Landvernd believes that further environmental assessment is needed to prevent environmental damage when providing electricity from Krafla power plant to PCC’s prospective silicon plant at Bakki. Other options than power lines should be evaluated, such as underground cables and options which bypass valuable lava fields, such as Leirhnúkur and Þeistareykir lava fields. Landvernd considers the existing environmental assessment outdated, since it takes no such options into account. Only a new environmental assessment would, in Landvernd’s opinion, allow for a realistic comparison of options in terms of minimizing environmental impact. Thus, the organization rejects plans to raise power lines capable of carrying ten times the energy need of PCC’s silicon plant to be constructed at Bakki. Even though the plant might be doubled in size in the unforeseeable future, that, the association believes, does not justify such large power lines.

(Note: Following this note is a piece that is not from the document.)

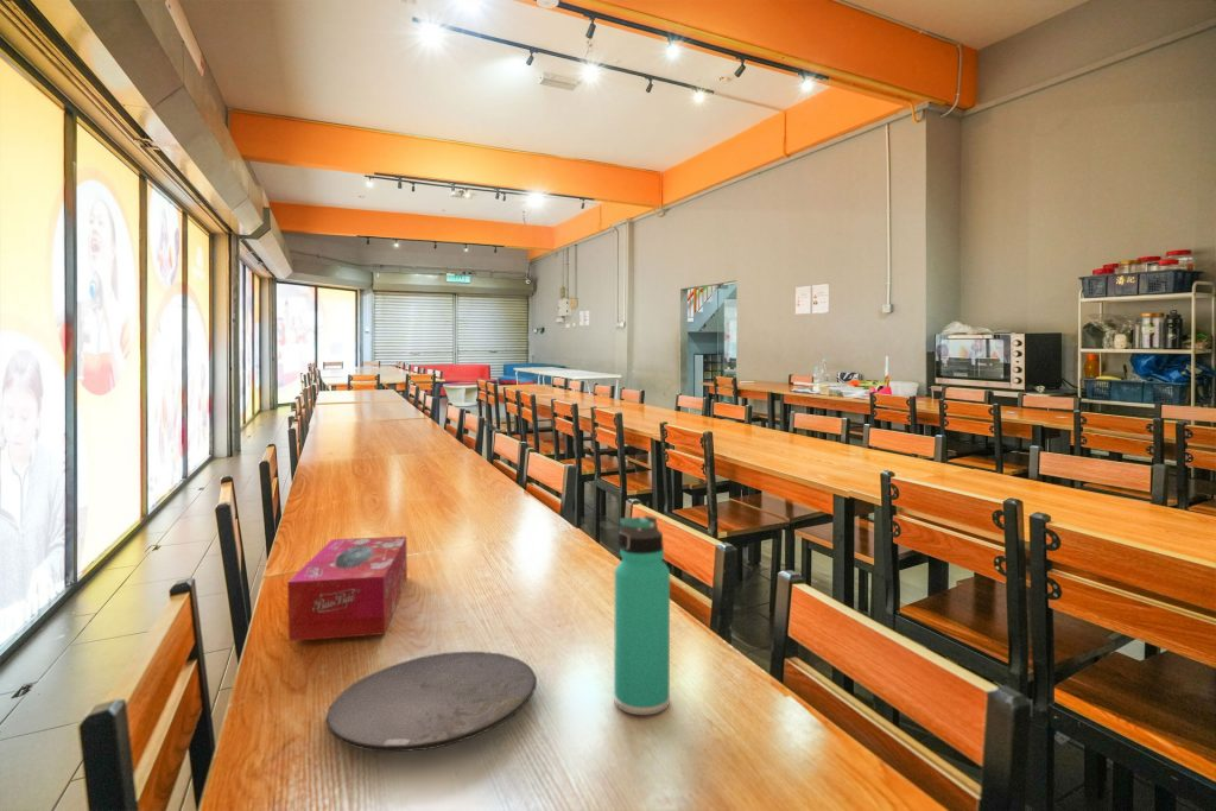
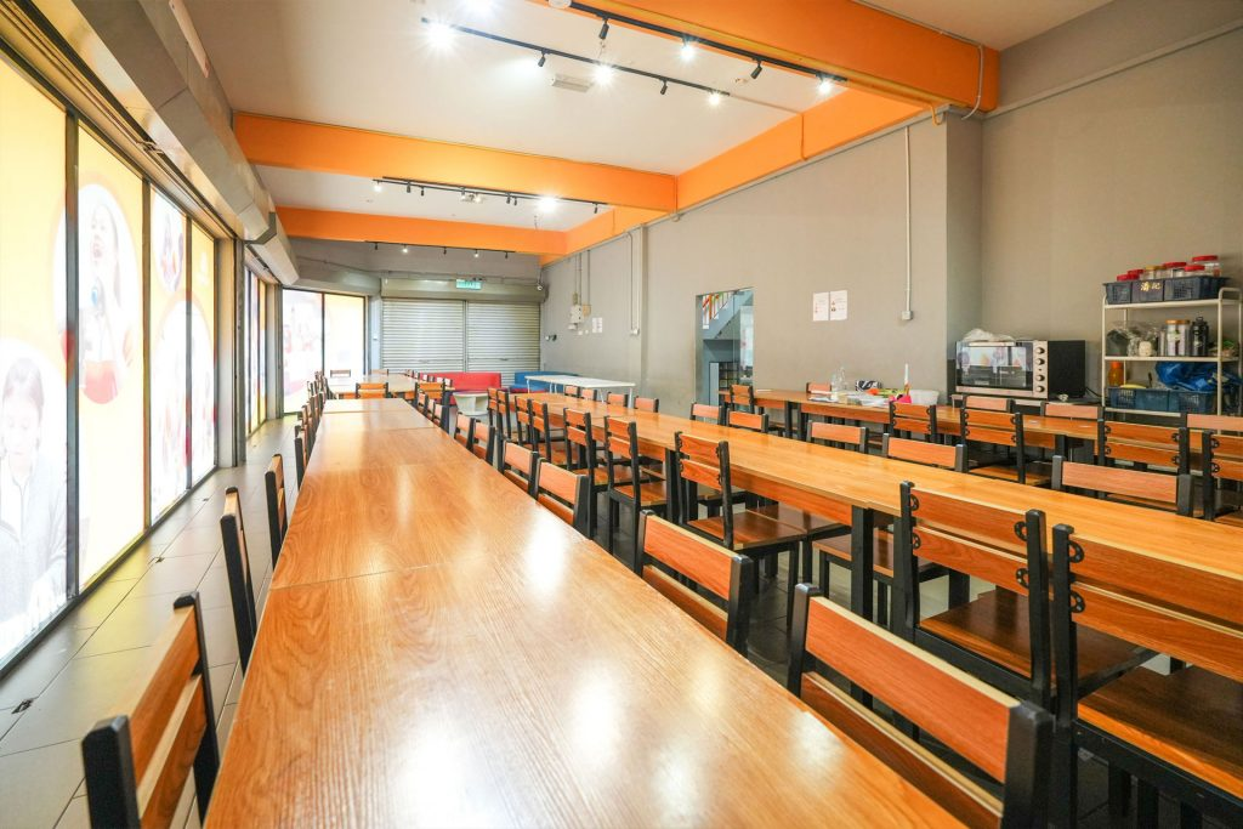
- tissue box [286,536,408,642]
- plate [324,651,538,753]
- thermos bottle [613,514,671,716]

According to RÚV, the initial environmental assessment assumed that an aluminum smelter would be raised at Bakki, but now the plan is for a silicon plant to be constructed instead. The latter requires much less energy than an aluminum smelter would have, and, thus, the discrepancy between the size of the power lines and the power need.

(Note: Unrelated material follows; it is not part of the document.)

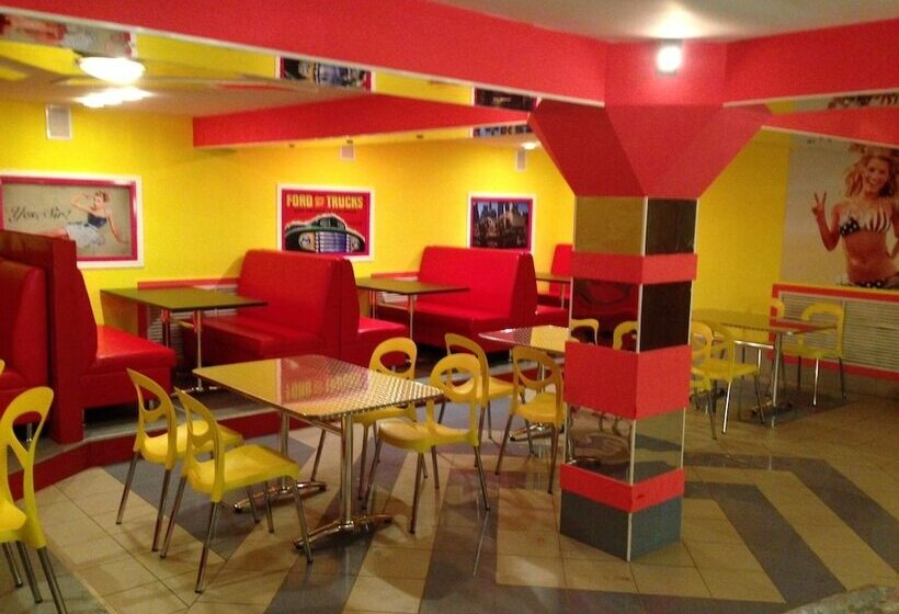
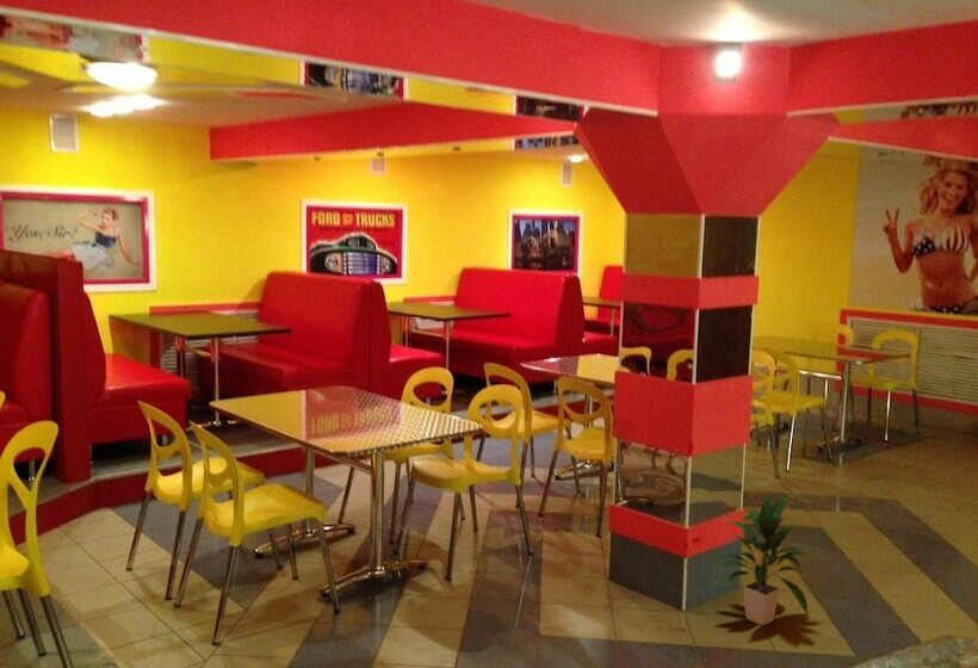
+ indoor plant [711,491,810,626]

Guðmundur Ingi Ásmundsson, CEO of the electric utility company Landsnet, stated the ban will have a great impact on the company’s project. “We may not be able to keep our commitments regarding Bakki and the Þeistareykir geothermal power plant. The work has passed all legal phases regarding environmental assessment and planning. Regarding Þeystareykir Power Line 1, there has been an overall consensus about the project and an agreement has been reached with all landowners in the area.” Guðmundur expressed surprise that basic parts of the environmental assessment could be debated this late in the process.
Hörður Arnarson, CEO of Landsvirkjun, the National Power Company of Iceland, commented, “Clearly, this is a very serious matter, which could have a great financial impact on many parties, Landsvirkjun among them, since we’re far along building the Þeistareykir power plant. Then we have a binding, current electricity contract with PCC.” Hörður would not say whether PCC could request compensation if power is not delivered on time.